We all know now that the Chancellor can appear to be acting in one way, while in reality doing something altogether different. Now he is performing contradictory acts simultaneously. Like the later Beatles albums or the more serious Woody Allen films, we recognise the tricksy echoes from his "early years", but he has moved on to more subtle and complex terrain. What Mr Brown has done in hinting at the need for higher taxes is both more mundane and more dramatic than the headlines have suggested.

Let us get the more mundane over with first. From the way Mr Brown's statement has been presented, it would seem that taxes have not been increased since 1979. Both the crusading supporters of Mr Brown and his right-wing opponents have fed this impression. "What bravery!" shriek some Labour MPs. "I'm emigrating", scream some reactionary fools calling in to various phone-ins on national radio. It was not long ago that poor old Norman Lamont announced substantial tax rises. Indeed Mr Lamont performed a double whammy. In one Budget he proposed tax increases, some of which he would implement only in a year's time. He therefore got slaughtered twice for the same announcement.

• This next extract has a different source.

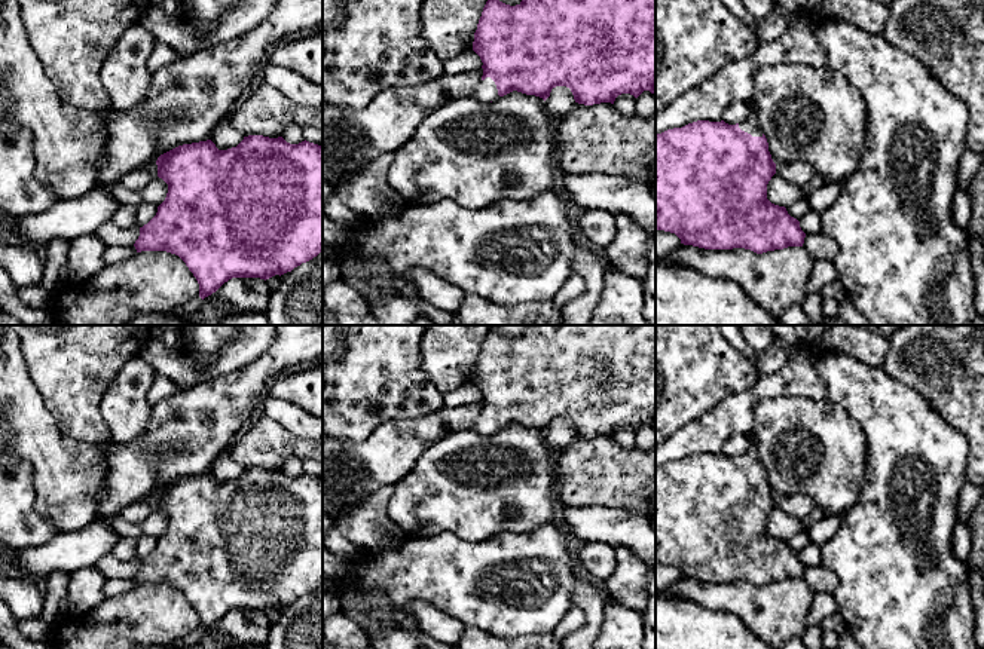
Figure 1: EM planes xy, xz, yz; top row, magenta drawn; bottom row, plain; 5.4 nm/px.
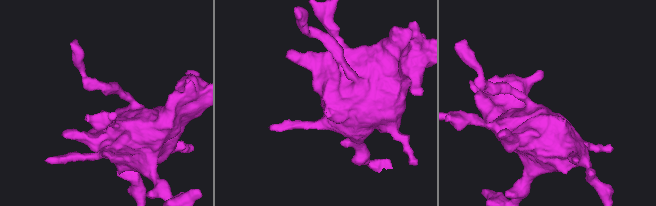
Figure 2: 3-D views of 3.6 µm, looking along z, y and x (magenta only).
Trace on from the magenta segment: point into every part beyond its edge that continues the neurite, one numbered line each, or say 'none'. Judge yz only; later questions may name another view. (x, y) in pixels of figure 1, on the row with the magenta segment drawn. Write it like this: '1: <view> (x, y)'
1: yz (749, 124)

As for Mr Brown himself, he has been busy with his stealth taxes since 1997. There is nothing new about tax increases. They did not end in 1979. Nor will Mr Brown's new tax rises next March be as great as some of the predictions have been suggesting. They may not be great enough. I am told that the equivalent of a 2p rise in the basic rate of income tax is the type of preliminary sum being mentioned in ministerial circles.

To some extent Mr Brown has been forced to make such calculations. He has had his tax-crusading heroism thrust upon him. The economic downturn imposed an unexpectedly early choice between lower spending and higher taxes. Given the state of the public services a cut in spending was not a realistic option. In reality Mr Brown has had no choice but to put the case for higher taxes.

In our interview today Mr Blair also makes the argument for an NHS system funded out of general taxation. He does so at least as strongly as Mr Brown. If he were beset by private doubts Mr Blair need not have done this. Indeed before the interview I had expected him to keep his options open, to encourage the "debate" eagerly joined by some cabinet ministers and his old friend Peter Mandelson. Alternatively Mr Blair need not have given an interview at all at this point. Silence is sometimes an effective way of communicating unease about what Mr Brown is up to. Instead he has come out fighting, and, on this, he is fighting in Mr Brown's corner.

Even so both Mr Blair and Mr Brown are being only meekly heroic at this early stage. For all the frenzy – which for once is justified – neither of them has actually dared to say that taxes will rise. Last week the mighty Chancellor knelt for cover behind the Wanless report on the NHS: "Wanless believes the NHS to be seriously under-invested ... Wanless argues for a tax-based system ... Wanless has discovered that France is moving to a more tax-funded system, away from social insurance schemes". Mr Brown ruled nothing in or out. Wanless, even the interim Wanless, rather than the fully fledged, unbounded version we will get in March, is the brave conviction politician. Mr Blair and Mr Brown, the architects of two landslide election victories, are hiding nervously behind a shield called Wanless.

Yet while there is less here than meets the eye, there is also a lot more. What has happened over the last few days – Mr Brown's statement last Tuesday and Mr Blair's interview today – is more significant than the election campaigns of 1997 and 2001. Even during the last campaign in June, when the mighty titans faced the hopeless William Hague, they did not dare to suggest that taxes would rise. In fact Mr Brown and his team have spent 10 years planning for this moment, when a Labour government would be trusted openly to make the cases for higher taxes.

Now the moment has finally arrived their desperate, infuriating caution in the early years has to some extent been vindicated. As the headlines shriek that this is a return to old Labour, Mr Blair and Mr Brown can claim with credibility that this is far from the case. Under old Labour, interest rates – a hidden tax – soared along with taxes. Now debt has been repaid in bucketloads and the Bank of England is independent. Mr Brown always said that he was being prudent for a purpose, without being entirely clearly what the purpose was. We knew more about Prudence than we did about Purpose. Now we know more about Purpose, too. That is why Mr Brown sounded a little more relaxed in interviews last week. For the first time in 10 years he could almost say what he really felt.

Even in this new context the scale of the political challenge is daunting. Surveys suggest that voters will accept higher taxes only if they are convinced that the money is being spent productively. This is hardly a great shock. Is there anyone who wants to pay more taxes on the assumption that their cash will be wasted? Still, the obvious is the crux of the matter. Messrs Blair and Brown have to convince voters that higher taxes will result in improvements in services. More broadly they must address the conundrum they have deliberately ignored for a decade. Voters want European-style public services and US levels of tax. They cannot have both.

Almost as mind-boggling as the opening-up of the ideological divide is the prospect of this nervy government acting boldly on two separate fronts. In the run-up to the next election it will put up taxes and may hold a referendum on the euro. A government that has been too scared to take a ride on a children's merry-go-round looks as if, suddenly, it might be tempted by the big dipper.